Потом мама берет мою левую руку и кладет ее на золотистый валик турецкого дивана рядом со своей тонкой рукой с длинными пальцами и ногтями, как розовые миндалинки:
— Смотри, Толя, как твои пальчики похожи на мои. И ноготки такие же. Только у тебя малюсенькие.
И целует каждый ноготок в отдельности.
— Ты, наверно, будешь знаменитым пианистом.
А у меня ни слуха ни духа. Руки, глаза, носы, подбородки, губы тонкие, как ниточка, и толстые, как сардельки, — все это врет, обманывает, право, не меньше, чем наш каверзный язык. Сколько я видел совершеннейших растяп с орлиными носами, безвольных мужчин с выдвинутыми подбородками и очень злых людей с добродушными носами картошечкой.
— Нет, — бурчу я, — нет, я буду знаменитым шарманщиком. С попугаем. Я шарманки люблю.
Маму это огорчает.
Потом она говорит:
— Все остальное у тебя папино. И такой же високий будешь.
— А папиной бороды у меня нет.
Мама смеется. Почему? Разве я сказал что-нибудь глупое?

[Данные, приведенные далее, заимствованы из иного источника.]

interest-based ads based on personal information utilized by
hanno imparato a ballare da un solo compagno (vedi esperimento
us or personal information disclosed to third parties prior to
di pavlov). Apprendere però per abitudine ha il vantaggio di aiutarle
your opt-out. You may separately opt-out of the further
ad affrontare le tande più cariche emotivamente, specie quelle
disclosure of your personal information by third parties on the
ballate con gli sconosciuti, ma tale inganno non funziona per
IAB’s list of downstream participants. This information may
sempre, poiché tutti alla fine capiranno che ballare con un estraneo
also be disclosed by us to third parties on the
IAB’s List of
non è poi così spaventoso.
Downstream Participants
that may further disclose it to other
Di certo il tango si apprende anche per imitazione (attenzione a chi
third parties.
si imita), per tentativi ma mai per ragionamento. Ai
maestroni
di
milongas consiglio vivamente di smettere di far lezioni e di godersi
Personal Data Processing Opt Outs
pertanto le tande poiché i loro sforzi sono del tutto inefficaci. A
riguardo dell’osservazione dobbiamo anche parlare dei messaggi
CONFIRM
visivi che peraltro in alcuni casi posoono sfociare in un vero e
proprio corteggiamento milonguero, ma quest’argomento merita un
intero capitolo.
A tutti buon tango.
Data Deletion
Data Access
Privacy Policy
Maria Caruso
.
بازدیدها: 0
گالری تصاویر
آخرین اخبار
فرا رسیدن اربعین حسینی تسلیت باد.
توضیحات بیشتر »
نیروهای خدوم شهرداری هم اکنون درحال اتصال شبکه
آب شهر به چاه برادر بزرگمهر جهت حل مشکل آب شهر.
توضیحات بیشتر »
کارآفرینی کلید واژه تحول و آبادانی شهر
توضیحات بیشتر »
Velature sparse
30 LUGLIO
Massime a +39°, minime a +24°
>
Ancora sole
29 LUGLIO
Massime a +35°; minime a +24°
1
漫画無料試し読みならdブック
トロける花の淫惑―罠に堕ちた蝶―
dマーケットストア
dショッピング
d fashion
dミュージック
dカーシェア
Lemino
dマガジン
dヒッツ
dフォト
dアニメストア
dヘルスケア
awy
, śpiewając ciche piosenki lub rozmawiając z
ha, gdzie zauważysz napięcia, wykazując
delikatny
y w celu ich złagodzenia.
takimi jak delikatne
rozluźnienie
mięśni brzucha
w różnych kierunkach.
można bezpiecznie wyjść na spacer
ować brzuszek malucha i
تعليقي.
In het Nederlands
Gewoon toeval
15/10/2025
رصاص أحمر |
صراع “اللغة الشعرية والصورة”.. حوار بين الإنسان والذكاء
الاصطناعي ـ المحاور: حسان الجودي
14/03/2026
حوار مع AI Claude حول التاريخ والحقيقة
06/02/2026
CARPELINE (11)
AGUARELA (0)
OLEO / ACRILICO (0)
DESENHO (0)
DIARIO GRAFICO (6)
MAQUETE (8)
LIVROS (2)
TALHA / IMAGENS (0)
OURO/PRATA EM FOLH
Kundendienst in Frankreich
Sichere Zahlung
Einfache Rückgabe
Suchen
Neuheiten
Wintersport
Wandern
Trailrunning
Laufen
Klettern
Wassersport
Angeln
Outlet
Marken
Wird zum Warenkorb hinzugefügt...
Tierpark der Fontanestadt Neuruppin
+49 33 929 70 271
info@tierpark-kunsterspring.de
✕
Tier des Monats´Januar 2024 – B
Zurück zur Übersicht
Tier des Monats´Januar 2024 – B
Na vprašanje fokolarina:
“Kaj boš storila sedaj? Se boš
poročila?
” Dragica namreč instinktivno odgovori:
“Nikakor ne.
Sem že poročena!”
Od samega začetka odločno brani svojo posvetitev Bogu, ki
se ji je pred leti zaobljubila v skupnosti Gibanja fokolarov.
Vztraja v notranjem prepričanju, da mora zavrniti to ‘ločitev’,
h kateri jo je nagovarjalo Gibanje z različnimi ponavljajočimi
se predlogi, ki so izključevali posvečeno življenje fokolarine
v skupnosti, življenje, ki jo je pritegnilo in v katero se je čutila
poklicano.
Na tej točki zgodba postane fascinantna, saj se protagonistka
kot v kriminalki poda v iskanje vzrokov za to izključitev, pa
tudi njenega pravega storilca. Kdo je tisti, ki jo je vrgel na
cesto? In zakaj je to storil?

Обиженно морщу лоб и гордо заявляю:
— Я знаю, из чего папы делаются!
Она испуганно на меня смотрит.
— Знаю! Папы делаются из мальчиков.
Мама облегченно вздыхает.
Этот наш разговор получил нижегородскую славу. Ровно через десять лет меня спрашивал вице-губернатор Бирюков, с сыном которого я сидел на одной парте в Нижегородском Дворянском институте:
— Скажи-ка мне. Толя, из чего папы делаются?
Нашу повариху звали Катей. Говоря своими сегодняшними словами, она была пышнощекая, дородная, чернобровая, черноглазая. В ушах болтались цыганские серьги — серебряными колесиками величиной с блюдце для варенья.
— Ух и пересолила же Катенька суп! — несердито говорил папа.
Или:
— Ух и пережарила Катенька ростбиф!
Он любил ростбифы и бифштексы с кровью.